封玉涵听着,渐渐睁大了眼,若是真的如她所说,金碧的军队不是至此天下无敌了。
“说与你听,是想你不用挂心,安心调养身子,你想见识火药的威力,以后有机会。”福雅依旧声音微弱地解释,她就是不想他一心挂念,他要闭门静养,出战时,无论如何也不能带他一同观战。
“你累了,再睡睡。

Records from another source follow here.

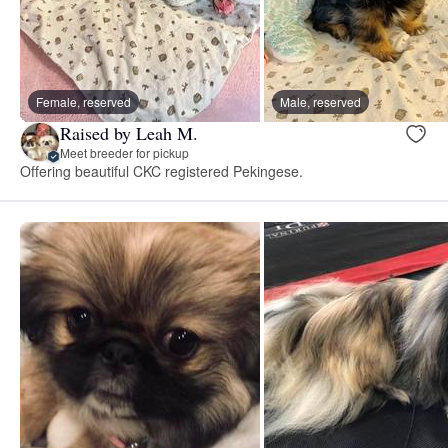
Female, reserved
Male, reserved
Raised by Leah M.
Meet breeder for pickup
Offering beautiful CKC registered Pekingese.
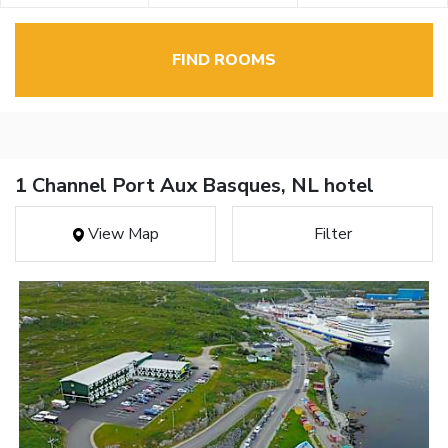
FIND ROOMS
1 Channel Port Aux Basques, NL hotel
View Map
Filter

”
封玉涵小心地替福雅拉上锦被,她讲了这么多的话,好像有些精神不济,明白她的心意,虽然他的确很想见识一下,不过……看着怀中她苍白的脸色,心下怜惜外爷有着小小的疑惑,若是她所说的火药如此厉害,为何金赤之战时,她不曾使用?
“香香怎么一直都不出声?”福雅才发现,她和封玉涵说了这么久,声音再小,身后的染香不可能听不见,她能感觉到染香的体温,却久久不见他的动静。
“他守了你一夜,刚刚睡了没有多久。”封玉涵握住她凉凉的手,轻轻抚蹭。
“嗯。”福雅心中涌动,可眼皮过重,实在无法强撑,睡意袭来,无力多想。
福雅再次醒来时,背上的暖意让她未睁眼就勾起了唇角,努力地想要翻过身。
染香听着呼吸就知道她醒了,见她动作,连忙伸手扶着她转过身,只见她一头扎进他怀里,双手搂上他的纤腰,沉默不语。
“雅儿?”染香不知道她怎么了,想要拉她出来,可她那执意的样子又让他不忍强行拉她。
“雅儿,是不是哪里不舒服?”染香环着她,轻声问道,眼神看向对面的封玉涵,带着疑问之意,封玉涵暗暗摇头,他也不知。
“雅儿?”染香的声音越发的轻柔。
“香香,别再输内力给我了。”福雅的声音闷闷地自染香胸前透出。
“那你乖乖地别逞强。”染香机会教育,不过,溢出了微笑。
“我尽量。”福雅无法承诺,她有太多的事情需要处理,偏偏身体这时候出状况,虽然,她不后悔,就算再来一次,她同样会替染香挡下这一掌,只是这时机实在太过凑巧。